Work to complete
1. In the deep-scrubbing thread, rewrite the paragraph beginning "When our cluster (2 pools" as a shorter list of its main facts.
2. Using the deep-scrubbing thread, decide whether each statement is true. Answer yes or no for each, and quote the words that settle it.
(a) The cluster runs Hammer version 0.94.7.
(b) The reply recommends upgrading to Jewel right away.
(c) The options that were tried were set only at runtime and were not written to any configuration file.
3. Reproduce the deep-scrubbing thread word for word, beginning at the words "Sent: 22 November 2016 10:11" and stopping after "to do it now?".

*** Passage

Re: [ceph-users] deep-scrubbing has large impact on performance

2016-11-22 Thread Eugen Block

Thank you!


Zitat von Nick Fisk <n...@fisk.me.uk>:


-Original Message-
From: ceph-users [mailto:ceph-users-boun...@lists.ceph.com] On  
Behalf Of Eugen Block

Sent: 22 November 2016 10:11
To: Nick Fisk <n...@fisk.me.uk>
Cc: ceph-users@lists.ceph.com
Subject: Re: [ceph-users] deep-scrubbing has large impact on performance

Thanks for the very quick answer!

> If you are using Jewel

We are still using Hammer (0.94.7), we wanted to upgrade to Jewel  
in a couple of weeks, would you recommend to do it now?


It's been fairly solid for me, but you might want to wait for the  
scrubbing hang bug to be fixed before upgrading. I think this

might be fixed in the upcoming 10.2.4 release.




Zitat von Nick Fisk <n...@fisk.me.uk>:

>> -Original Message-
>> From: ceph-users [mailto:ceph-users-boun...@lists.ceph.com] On Behalf
>> Of Eugen Block
>> Sent: 22 November 2016 09:55
>> To: ceph-users@lists.ceph.com
>> Subject: [ceph-users] deep-scrubbing has large impact on performance
>>
>> Hi list,
>>
>> I've been searching the mail archive and the web for some help. I
>> tried the things I found, but I can't see the effects. We use
> Ceph for
>> our Openstack environment.
>>
>> When our cluster (2 pools, each 4092 PGs, in 20 OSDs on 4 nodes, 3
>> MONs) starts deep-scrubbing, it's impossible to work with the VMs.
>> Currently, the deep-scrubs happen to start on Monday, which is
>> unfortunate. I already plan to start the next deep-scrub on
> Saturday,
>> so it has no impact on our work days. But if I imagine we had a large
>> multi-datacenter, such performance breaks are not
> reasonable. So
>> I'm wondering how do you guys manage that?
>>
>> What I've tried so far:
>>
>> ceph tell osd.* injectargs '--osd_scrub_sleep 0.1'
>> ceph tell osd.* injectargs '--osd_disk_thread_ioprio_priority 7'
>> ceph tell osd.* injectargs '--osd_disk_thread_ioprio_class idle'
>> ceph tell osd.* injectargs '--osd_scrub_begin_hour 0'
>> ceph tell osd.* injectargs '--osd_scrub_end_hour 7'
>>
>> And I also added these options to the ceph.conf.

******
*** Data section

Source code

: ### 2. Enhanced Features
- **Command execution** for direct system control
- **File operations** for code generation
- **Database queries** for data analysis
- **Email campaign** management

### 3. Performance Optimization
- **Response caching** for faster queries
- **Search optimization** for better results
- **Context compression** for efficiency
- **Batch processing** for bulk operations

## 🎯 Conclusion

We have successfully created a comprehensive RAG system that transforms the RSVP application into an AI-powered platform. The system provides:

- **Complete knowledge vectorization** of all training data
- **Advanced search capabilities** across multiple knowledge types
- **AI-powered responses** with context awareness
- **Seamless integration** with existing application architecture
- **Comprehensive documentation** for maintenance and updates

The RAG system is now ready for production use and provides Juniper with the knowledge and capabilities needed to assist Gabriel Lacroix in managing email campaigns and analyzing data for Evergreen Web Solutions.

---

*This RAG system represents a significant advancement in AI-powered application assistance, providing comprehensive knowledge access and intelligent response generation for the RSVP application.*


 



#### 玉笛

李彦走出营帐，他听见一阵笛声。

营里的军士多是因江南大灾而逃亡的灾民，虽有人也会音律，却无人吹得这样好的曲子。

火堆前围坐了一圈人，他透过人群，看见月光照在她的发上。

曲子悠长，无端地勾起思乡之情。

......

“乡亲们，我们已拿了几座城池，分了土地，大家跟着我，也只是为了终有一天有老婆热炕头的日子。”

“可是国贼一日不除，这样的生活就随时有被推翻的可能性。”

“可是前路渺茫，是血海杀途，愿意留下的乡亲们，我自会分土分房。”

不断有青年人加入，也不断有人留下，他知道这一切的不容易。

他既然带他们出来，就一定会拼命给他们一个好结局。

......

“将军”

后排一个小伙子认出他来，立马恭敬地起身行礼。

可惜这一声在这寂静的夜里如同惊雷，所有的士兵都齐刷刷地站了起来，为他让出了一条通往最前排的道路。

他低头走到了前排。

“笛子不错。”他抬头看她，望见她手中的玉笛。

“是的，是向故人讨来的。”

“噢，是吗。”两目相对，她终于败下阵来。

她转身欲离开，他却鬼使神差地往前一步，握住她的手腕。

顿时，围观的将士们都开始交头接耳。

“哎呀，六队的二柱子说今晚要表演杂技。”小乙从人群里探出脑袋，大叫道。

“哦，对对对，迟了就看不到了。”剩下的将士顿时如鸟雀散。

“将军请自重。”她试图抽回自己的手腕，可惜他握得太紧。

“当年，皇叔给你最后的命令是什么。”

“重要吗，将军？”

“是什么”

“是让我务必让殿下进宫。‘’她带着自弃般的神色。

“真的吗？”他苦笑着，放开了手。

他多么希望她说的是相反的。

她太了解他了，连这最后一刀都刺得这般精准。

******

Solutions for each task
1.
- The cluster has 2 pools of 4092 PGs each, 20 OSDs on 4 nodes, and 3 MONs.
- Once deep-scrubbing starts, the VMs cannot be used.
- Deep-scrubs currently start on Monday. The writer plans to start the next one on Saturday so that work days are not affected.
- In a large multi-datacenter setup, such performance breaks would not be reasonable, so the writer asks how others handle this.

2.
(a) Yes: "We are still using Hammer (0.94.7)"
(b) No: "you might want to wait for the scrubbing hang bug to be fixed before upgrading"
(c) No: "And I also added these options to the ceph.conf."

3.
Sent: 22 November 2016 10:11
To: Nick Fisk <n...@fisk.me.uk>
Cc: ceph-users@lists.ceph.com
Subject: Re: [ceph-users] deep-scrubbing has large impact on performance

Thanks for the very quick answer!

> If you are using Jewel

We are still using Hammer (0.94.7), we wanted to upgrade to Jewel  
in a couple of weeks, would you recommend to do it now?